Prayer should be as normal as breathing and it is as necessary in the life of the church as oxygen in the human body. It is no secret that the American church has been in decline, and I think one of the biggest reasons is prayerlessness. I believe God will bless the church that prays together. Do you find prayer to be like talking to your favorite person with whom their is no strain? it is as normal to you as breathing?

I hope so. But my guess is that it probably isn’t. Maybe you wonder if prayer really works. Whats the point of all this. Many of us believe in God, and say we trust in him, but our prayer lives indicate that we really don’t, and we think things are better left in our own hands.

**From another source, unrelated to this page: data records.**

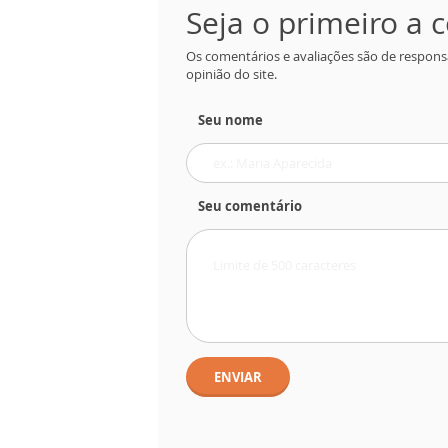
Seja o primeiro a
Os comentários e avaliações são de respons
opinião do site.
Seu nome
Seu comentário
ENVIAR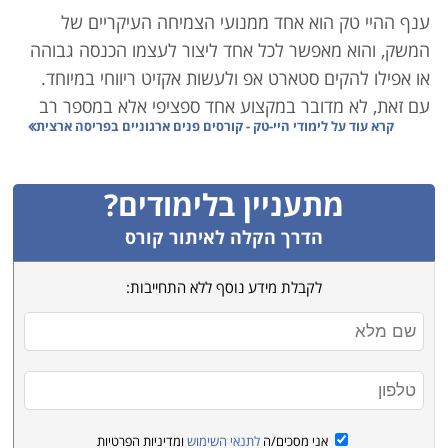
ענף ההיי טק הוא אחד ממנועי הצמיחה העיקריים של
המשק, והוא מאפשר לכל אחד ליצור לעצמו הכנסה גבוהה
או אפילו להקים סטארט אפ ולעשות אקזיט ריווחי במיוחד.
עם זאת, לא מדובר במקצוע אחד ספציפי אלא במספר רב
קרא עוד על
לימודי היי-טק - קורסים פנים ארגוניים בפריסה ארצית
של מקצועות המשלימים האחד את השני לכדי ענף אחד
כולל:
מתעניין בלימודים?
קורסי סייבר ואבטחת מידע – אם נדמה את ענף ההיי-טק
לצה"ל, הרי שענף הסייבר הוא קורס הטייס. הצורך של
הדרך הקלה לאיתור קורס
חברות וארגונים לאבטח את המידע ואת מערכות המחשוב
לקבלת מידע נוסף ללא התחייבות:
שלהם, מחייב אותם להעסיק אנשי אבטחת מידע איכותיים
ומקצועיים. זהו תחום בו עליכם להמשיך וללמוד כל הזמן
מפני שגם ההאקרים משתפרים, וההגנה של היום לא
תספיק מחר.
הנדסאים – בין אם מדובר בהנדסאי אלקטרוניקה, הנדסאי
אני מסכים/ה
לתנאי השימוש
ומדיניות הפרטיות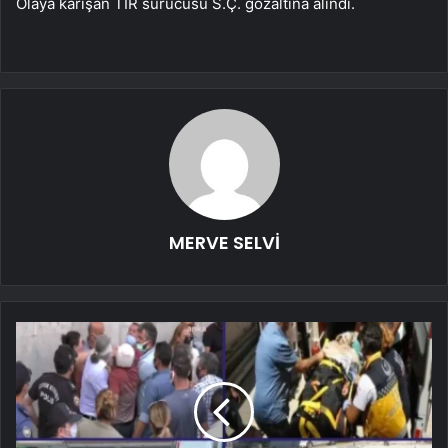
Olaya karışan TIR sürücüsü S.Ç. gözaltına alındı.
MERVE SELVİ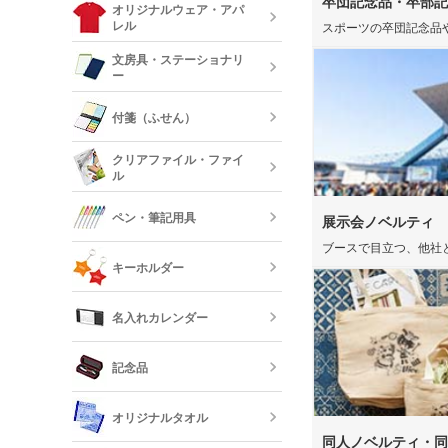
卒団記念品・卒部記
ルミタンブラ
デニムポーチ
オリジナルウェア・アパ
ランチトート
レル
スポーツの卒団記念品
陶器マグカッ
カップ
保冷・保温タ
文房具・ステーショナリ
コスメポーチ
ジュートバッ
ー
オリジナルTシ
リネンバッグ
長袖)
ステンレスマ
クリアボトル
付箋（ふせん）
クボトル
スクエアトー
メモ帳
オリジナルロ
クリアファイル・ファイ
ャツ
ル
水筒・魔法瓶
オリジナル付
ロープハンド
クリップ
ペン・筆記用具
展示会ノベルティ
短納期タンブ
オリジナルク
ブースで目立つ、他社
キーホルダー
クリーナー
フリクション
短納期クリア
名入れカレンダー
カードケース
レザーキーホ
ダー・名刺入
多機能ペン(
キーホルダー
記念品
プペン付など)
定規・メジャ
卓上カレンダ
反射板キーホ
オリジナルタオル
レクターキー
万年筆
同人ノベルティ・同
記念品 タン
短納期文房具・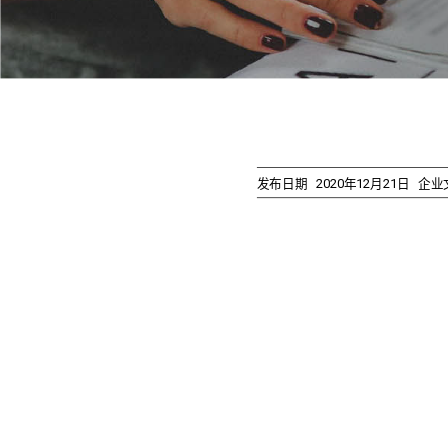
发布日期
2020年12月21日
企业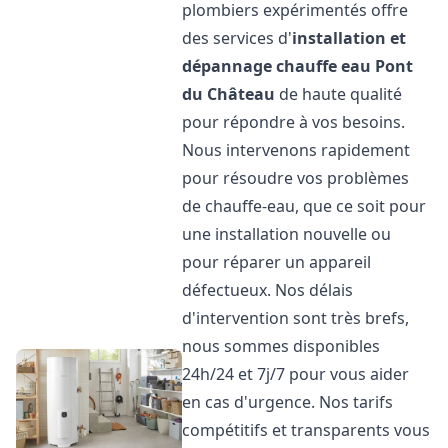
plombiers expérimentés offre
des services d'
installation et
dépannage chauffe eau
Pont
du Château
de haute qualité
pour répondre à vos besoins.
Nous intervenons rapidement
pour résoudre vos problèmes
de chauffe-eau, que ce soit pour
une installation nouvelle ou
pour réparer un appareil
défectueux. Nos délais
d'intervention sont très brefs,
nous sommes disponibles
24h/24 et 7j/7 pour vous aider
en cas d'urgence. Nos tarifs
compétitifs et transparents vous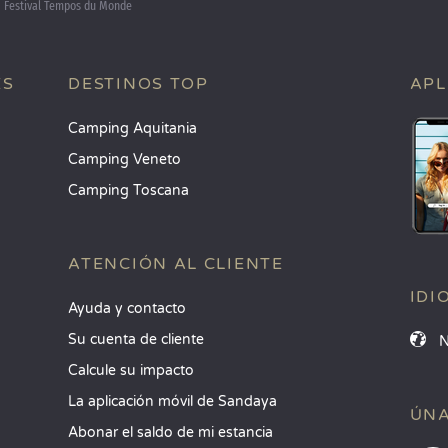
Festival Tempos du Monde
ES
DESTINOS TOP
APL
Camping Aquitania
Camping Veneto
Camping Toscana
ATENCIÓN AL CLIENTE
IDI
Ayuda y contacto
Su cuenta de cliente
Calcule su impacto
La aplicación móvil de Sandaya
ÚNA
Abonar el saldo de mi estancia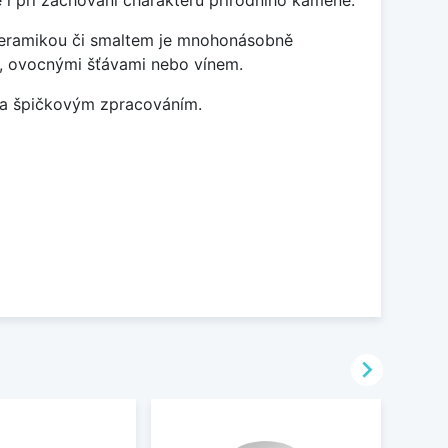
 i při zachování charakteru přírodního kamene.
 keramikou či smaltem je mnohonásobně
ky, ovocnými šťávami nebo vínem.
m a špičkovým zpracováním.
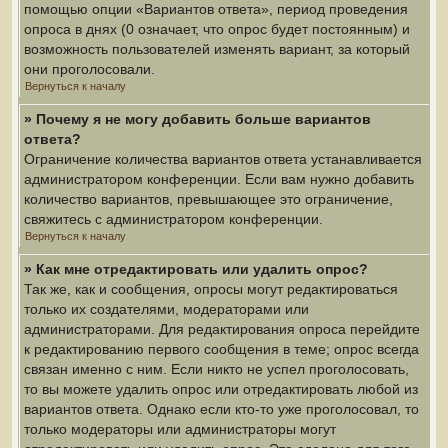
помощью опции «Вариантов ответа», период проведения
опроса в днях (0 означает, что опрос будет постоянным) и
возможность пользователей изменять вариант, за который
они проголосовали.
Вернуться к началу
» Почему я не могу добавить больше вариантов
ответа?
Ограничение количества вариантов ответа устанавливается
администратором конференции. Если вам нужно добавить
количество вариантов, превышающее это ограничение,
свяжитесь с администратором конференции.
Вернуться к началу
» Как мне отредактировать или удалить опрос?
Так же, как и сообщения, опросы могут редактироваться
только их создателями, модераторами или
администраторами. Для редактирования опроса перейдите
к редактированию первого сообщения в теме; опрос всегда
связан именно с ним. Если никто не успел проголосовать,
то вы можете удалить опрос или отредактировать любой из
вариантов ответа. Однако если кто-то уже проголосовал, то
только модераторы или администраторы могут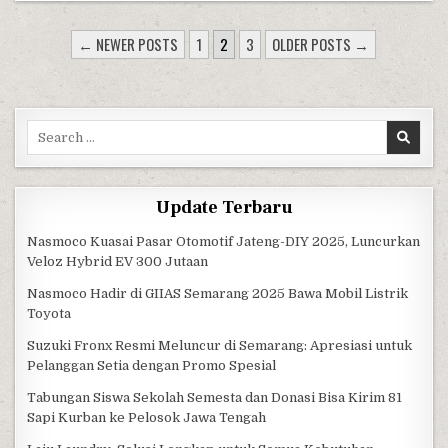
POSTS PAGINATION
← NEWER POSTS
1
2
3
OLDER POSTS →
Search for:
Update Terbaru
Nasmoco Kuasai Pasar Otomotif Jateng-DIY 2025, Luncurkan
Veloz Hybrid EV 300 Jutaan
Nasmoco Hadir di GIIAS Semarang 2025 Bawa Mobil Listrik
Toyota
Suzuki Fronx Resmi Meluncur di Semarang: Apresiasi untuk
Pelanggan Setia dengan Promo Spesial
Tabungan Siswa Sekolah Semesta dan Donasi Bisa Kirim 81
Sapi Kurban ke Pelosok Jawa Tengah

I love our prayer times as a church. Prayer is the fuel I need to keep doing what God has called me to do. If I let my car run out of gas, it won’t run, no matter how great the body is, or even how great a shape the engine and transmission are. Without gas, it won’t run. In similar fashion, it doesnt matter how much I have studied and prepared for a sermon. It doesn’t matter how much theological knowledge I have. If I haven’t prayed, and I haven’t been prayed for, I will quickly “run out of gas.” Just as I need to breathe oxygen to live, I need prayer to live spiritually. I need prayer to love my wife as Christ loved the church. I need prayer to not exasperate my child, but to bring her up in the discipline and instruction of the Lord. I need prayer to shepherd the flock that God has entrusted to me with eagerness, according to the will of God. I need prayer to “preach the Word in season and out of season.”

How can a church pray together?

  • Scheduled times of corproate prayer. We do this on Sunday nights.

  • Organic times of praying for one another. Praying with a church member over the phone, or during a meal or coffee.

  • Praying during the worship gathering: Not rote, memorized prayers with overused phrases like, “Bless the gift and the giver.” But an elder or deacon leading the church in genuine, honest prayer before God, whereby the members hearts are joined in prayer as the leader prays out loud.

  • Corporate, private confession of sin. At our church we spend time in private confession before God. It is important to do this as we seek to confess our sins before God and prepare our hearts to worship Him.

There may be more ways, but I encourage all churches to pray together during the week. It is the breath of the church.